"God is eagerly waiting for the chance to answer your prayers and fulfill your dreams, just as he always has. But he can't if you don't pray, and he can't if you don't dream. In short, he can't if you don't believe."
-Jeffrey R. Holland

Monday, April 1, 2013

That Was Fast!

The plan was to do the IUI procedure either the end of this week or the beginning of next.  I made my work schedule according to plan, and was prepared for that.  Well, looks like my body had other plans!  I went to my check up this morning to check on my follicles.  Sadly, one of my follicles disappeared like last time, but my other one grew faster than they had expected.  They want the follicle at 18 mm.  Last Wednesday, they were 6 mm and 7 mm, and they usually grow about 1 mm a day.  If that were the case, it would have only been 11-12 mm today.  Nope...18!  My nurse says to me, "Did you bring your HCG with you today?"  Well no, I wasn't planning on triggering today.  She told me we were going to have to do the IUI tomorrow and I needed to get my trigger shot asap.  I went home, picked up my medicine, went back to the doctor, and she gave me my shot.  I will go back in tomorrow at 8 am to do the IUI.  

As I said before, one of my follicles disappeared, just like last time.  I know they say that it is normal, and isn't a bad thing, but I still was sad to hear that.  The one follicle gave me a better chance at success.  It gave me a little more hope this whole thing could possibly work.  As she was doing my ultrasound, I looked and looked for the little black circle.  Nothing.  So she was like, "Hmm, maybe it's just hiding!"  Nope, not there.  Sarah (my nurse) reminded me that it was completely normal for one to disappear, and that all it takes is one to get that baby.  I just have to keep reminding myself that now. 

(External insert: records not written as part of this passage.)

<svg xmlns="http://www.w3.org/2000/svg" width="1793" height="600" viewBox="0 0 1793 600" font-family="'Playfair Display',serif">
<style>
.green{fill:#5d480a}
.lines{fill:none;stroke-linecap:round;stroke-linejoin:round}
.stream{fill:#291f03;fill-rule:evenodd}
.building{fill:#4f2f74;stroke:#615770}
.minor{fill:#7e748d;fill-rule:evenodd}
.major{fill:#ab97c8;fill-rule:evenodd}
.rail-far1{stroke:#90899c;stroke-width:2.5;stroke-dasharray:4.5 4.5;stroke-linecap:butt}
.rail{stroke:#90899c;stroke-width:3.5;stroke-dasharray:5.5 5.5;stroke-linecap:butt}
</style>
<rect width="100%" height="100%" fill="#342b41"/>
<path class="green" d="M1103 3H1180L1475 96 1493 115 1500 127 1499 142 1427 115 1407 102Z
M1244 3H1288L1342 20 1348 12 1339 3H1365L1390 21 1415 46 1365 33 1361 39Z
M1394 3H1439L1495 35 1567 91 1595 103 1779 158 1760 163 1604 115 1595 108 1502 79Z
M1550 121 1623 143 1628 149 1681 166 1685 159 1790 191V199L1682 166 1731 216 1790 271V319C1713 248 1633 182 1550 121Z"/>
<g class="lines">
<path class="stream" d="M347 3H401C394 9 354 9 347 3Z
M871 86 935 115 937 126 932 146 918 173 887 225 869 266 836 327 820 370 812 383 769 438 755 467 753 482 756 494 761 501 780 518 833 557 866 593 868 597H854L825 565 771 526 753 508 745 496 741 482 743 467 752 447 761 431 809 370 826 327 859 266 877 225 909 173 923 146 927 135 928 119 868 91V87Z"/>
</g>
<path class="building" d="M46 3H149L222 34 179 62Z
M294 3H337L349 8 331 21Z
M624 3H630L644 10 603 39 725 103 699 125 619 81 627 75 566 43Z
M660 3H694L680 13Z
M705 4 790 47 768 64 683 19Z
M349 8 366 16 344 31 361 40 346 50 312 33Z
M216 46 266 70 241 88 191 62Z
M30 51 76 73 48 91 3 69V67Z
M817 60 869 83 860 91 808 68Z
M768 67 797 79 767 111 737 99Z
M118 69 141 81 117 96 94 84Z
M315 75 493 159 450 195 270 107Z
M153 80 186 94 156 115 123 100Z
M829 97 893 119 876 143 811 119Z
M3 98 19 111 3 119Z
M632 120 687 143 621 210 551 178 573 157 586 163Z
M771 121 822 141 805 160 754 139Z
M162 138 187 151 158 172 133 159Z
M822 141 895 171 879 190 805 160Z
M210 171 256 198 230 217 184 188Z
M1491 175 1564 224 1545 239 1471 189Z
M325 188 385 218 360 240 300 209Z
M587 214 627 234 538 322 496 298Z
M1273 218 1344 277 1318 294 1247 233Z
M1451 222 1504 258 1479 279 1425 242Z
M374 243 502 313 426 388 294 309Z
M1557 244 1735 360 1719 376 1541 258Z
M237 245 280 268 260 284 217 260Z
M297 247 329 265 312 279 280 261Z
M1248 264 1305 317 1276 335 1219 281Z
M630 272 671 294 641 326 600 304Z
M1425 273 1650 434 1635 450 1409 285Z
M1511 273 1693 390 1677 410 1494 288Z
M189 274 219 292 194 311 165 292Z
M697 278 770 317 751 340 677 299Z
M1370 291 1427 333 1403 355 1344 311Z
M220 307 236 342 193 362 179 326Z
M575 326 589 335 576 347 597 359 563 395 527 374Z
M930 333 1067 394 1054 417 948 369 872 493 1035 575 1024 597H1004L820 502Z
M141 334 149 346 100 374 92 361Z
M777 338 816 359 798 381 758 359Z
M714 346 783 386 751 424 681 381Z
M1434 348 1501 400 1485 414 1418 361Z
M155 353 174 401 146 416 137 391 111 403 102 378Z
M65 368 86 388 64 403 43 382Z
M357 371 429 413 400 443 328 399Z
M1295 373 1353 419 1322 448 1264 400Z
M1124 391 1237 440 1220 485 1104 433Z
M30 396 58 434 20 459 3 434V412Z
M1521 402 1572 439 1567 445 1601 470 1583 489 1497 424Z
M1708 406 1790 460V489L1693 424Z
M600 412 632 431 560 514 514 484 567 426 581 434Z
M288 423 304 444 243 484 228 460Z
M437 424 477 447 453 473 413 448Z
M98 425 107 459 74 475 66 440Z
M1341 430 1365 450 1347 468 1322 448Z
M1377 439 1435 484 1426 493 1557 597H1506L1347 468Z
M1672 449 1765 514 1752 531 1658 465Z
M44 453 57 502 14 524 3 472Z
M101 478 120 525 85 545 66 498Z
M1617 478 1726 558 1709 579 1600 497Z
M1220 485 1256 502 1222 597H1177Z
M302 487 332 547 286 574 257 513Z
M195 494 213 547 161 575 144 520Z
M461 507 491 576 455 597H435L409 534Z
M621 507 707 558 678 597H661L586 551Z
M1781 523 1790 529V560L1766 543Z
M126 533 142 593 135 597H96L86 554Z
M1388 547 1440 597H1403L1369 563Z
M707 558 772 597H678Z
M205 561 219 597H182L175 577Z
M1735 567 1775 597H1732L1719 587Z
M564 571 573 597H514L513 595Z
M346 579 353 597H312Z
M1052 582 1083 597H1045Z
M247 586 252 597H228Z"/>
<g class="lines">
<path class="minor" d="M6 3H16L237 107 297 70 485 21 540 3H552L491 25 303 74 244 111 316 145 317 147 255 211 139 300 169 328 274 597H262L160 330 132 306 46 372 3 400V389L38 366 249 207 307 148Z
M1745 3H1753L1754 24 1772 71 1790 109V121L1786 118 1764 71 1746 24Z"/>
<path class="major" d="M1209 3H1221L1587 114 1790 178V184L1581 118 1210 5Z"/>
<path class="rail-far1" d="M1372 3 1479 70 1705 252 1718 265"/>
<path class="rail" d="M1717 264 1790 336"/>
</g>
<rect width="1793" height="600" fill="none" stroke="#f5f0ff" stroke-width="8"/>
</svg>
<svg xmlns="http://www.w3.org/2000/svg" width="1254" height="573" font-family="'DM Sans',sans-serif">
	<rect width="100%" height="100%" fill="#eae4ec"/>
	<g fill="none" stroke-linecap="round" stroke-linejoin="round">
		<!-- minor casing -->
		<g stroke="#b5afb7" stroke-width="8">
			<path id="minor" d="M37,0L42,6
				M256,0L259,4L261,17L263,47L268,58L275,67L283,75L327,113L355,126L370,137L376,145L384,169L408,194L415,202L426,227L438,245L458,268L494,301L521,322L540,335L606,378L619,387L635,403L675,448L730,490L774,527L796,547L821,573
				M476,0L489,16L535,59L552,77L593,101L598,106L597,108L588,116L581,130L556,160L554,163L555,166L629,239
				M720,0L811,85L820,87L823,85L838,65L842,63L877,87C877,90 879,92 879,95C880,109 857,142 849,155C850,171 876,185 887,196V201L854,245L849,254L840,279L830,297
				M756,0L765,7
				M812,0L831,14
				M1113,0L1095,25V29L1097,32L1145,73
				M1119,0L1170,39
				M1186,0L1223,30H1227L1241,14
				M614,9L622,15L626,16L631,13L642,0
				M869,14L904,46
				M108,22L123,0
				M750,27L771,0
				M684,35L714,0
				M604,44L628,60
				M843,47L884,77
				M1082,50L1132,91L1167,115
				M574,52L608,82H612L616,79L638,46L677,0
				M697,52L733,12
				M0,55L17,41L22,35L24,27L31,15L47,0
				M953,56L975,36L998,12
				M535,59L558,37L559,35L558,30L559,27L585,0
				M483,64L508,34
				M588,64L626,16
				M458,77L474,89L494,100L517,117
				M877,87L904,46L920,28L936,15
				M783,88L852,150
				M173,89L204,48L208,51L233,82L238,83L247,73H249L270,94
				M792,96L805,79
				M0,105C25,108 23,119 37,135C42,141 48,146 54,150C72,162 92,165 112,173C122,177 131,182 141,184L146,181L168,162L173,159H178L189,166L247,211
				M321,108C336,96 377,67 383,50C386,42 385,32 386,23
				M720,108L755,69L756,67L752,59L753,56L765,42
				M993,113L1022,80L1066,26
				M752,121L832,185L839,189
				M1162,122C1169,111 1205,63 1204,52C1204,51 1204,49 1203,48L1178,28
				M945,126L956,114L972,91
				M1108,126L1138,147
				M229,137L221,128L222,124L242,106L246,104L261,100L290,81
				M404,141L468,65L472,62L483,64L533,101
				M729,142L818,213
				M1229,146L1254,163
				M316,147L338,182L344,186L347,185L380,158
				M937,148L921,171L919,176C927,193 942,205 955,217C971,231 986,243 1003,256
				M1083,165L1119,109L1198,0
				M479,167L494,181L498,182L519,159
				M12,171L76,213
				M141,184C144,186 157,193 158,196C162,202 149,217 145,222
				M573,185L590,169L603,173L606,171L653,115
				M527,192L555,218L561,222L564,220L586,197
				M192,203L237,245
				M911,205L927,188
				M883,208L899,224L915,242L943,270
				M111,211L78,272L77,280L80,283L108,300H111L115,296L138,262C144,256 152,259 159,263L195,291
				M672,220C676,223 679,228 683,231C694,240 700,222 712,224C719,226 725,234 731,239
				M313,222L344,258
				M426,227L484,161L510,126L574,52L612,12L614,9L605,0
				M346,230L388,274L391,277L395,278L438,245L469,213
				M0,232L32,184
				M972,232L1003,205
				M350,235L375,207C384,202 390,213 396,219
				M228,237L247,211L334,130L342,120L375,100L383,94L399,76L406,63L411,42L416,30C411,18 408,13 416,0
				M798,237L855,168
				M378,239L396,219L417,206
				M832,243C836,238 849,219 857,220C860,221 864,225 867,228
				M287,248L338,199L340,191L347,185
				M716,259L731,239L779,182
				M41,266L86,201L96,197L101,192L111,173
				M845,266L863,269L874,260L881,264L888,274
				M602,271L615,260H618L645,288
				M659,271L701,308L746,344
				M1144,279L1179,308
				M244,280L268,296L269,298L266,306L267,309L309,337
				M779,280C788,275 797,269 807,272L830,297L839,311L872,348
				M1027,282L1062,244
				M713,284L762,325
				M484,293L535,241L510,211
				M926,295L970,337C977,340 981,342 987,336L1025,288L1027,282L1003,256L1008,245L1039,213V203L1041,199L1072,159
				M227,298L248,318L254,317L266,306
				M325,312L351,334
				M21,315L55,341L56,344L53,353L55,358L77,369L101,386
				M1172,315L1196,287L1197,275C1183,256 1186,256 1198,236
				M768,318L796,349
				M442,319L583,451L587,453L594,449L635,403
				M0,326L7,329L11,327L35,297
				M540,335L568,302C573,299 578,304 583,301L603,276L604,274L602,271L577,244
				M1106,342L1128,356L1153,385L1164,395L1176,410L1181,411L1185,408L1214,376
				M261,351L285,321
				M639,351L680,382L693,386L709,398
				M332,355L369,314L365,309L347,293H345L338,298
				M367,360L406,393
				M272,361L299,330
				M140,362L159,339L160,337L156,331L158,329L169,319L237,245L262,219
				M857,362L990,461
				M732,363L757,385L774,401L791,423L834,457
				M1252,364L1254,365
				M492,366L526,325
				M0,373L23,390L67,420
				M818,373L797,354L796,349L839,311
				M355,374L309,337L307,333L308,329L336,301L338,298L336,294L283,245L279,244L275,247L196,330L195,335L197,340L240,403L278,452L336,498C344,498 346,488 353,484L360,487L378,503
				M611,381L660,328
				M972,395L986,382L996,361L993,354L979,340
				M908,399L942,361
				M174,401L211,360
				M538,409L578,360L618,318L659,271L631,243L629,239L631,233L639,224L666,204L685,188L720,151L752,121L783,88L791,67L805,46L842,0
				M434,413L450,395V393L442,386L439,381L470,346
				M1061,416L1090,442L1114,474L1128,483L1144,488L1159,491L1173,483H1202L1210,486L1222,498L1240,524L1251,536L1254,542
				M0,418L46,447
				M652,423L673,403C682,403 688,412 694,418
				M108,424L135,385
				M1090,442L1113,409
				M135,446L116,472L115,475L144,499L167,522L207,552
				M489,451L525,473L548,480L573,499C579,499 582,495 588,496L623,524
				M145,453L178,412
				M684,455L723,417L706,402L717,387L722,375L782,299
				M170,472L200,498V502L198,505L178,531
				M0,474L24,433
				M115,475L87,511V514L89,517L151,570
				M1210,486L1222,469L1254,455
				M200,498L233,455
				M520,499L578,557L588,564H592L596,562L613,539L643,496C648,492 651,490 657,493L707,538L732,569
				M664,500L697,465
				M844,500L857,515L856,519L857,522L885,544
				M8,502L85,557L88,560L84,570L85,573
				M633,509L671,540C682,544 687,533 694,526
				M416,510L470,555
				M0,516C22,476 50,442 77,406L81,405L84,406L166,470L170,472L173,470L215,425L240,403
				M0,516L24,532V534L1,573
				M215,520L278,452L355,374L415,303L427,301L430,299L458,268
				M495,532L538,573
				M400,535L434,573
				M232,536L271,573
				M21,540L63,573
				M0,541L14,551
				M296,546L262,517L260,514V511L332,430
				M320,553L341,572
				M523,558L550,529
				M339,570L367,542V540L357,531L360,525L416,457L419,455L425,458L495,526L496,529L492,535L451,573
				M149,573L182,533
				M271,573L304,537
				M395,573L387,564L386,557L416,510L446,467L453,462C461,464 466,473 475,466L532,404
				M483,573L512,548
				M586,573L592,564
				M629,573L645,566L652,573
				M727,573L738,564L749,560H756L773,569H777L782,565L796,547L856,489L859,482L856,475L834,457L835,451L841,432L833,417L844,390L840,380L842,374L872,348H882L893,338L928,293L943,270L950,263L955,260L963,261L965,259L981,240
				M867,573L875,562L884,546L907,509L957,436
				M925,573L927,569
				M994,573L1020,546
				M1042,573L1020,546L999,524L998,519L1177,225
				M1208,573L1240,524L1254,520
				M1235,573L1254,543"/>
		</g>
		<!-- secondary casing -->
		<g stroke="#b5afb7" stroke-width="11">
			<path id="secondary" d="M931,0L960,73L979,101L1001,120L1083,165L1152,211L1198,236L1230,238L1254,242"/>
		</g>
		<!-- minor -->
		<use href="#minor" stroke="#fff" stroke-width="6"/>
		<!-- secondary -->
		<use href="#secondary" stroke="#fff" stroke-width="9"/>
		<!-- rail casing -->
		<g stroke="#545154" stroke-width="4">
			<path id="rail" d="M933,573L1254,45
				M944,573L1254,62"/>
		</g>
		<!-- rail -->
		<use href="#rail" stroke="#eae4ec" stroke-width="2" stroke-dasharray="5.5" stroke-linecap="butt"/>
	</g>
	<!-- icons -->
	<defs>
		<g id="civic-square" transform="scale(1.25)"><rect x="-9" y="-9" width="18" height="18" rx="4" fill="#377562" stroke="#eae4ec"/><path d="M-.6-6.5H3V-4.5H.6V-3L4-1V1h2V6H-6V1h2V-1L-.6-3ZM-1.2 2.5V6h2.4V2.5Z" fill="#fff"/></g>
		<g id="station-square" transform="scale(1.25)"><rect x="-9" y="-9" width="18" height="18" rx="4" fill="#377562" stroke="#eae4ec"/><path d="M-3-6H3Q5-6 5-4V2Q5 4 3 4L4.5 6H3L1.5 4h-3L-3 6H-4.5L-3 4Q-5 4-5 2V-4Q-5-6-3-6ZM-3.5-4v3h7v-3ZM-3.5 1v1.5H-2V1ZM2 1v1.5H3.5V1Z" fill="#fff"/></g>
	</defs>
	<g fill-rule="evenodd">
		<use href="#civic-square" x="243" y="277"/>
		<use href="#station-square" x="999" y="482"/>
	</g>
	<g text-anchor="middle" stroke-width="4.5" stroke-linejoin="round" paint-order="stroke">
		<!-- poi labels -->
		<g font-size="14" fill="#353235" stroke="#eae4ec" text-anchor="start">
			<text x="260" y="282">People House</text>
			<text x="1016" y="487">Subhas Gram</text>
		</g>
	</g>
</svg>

I'm not quite sure why, but I am feeling nervous this time around.   I was nervous last time, but it feels different.  I don't at all want to be a Debbie Downer, but if it didn't work last time, why would it work this time?  I keep asking myself that, but yet I am still going ahead with it, so I must believe it could happen.  

Kyhle's birthday is April 22, and I've got a HUGE surprise planned for him that whole weekend.  It would be totally awesome if we could have some good news for an even better surprise.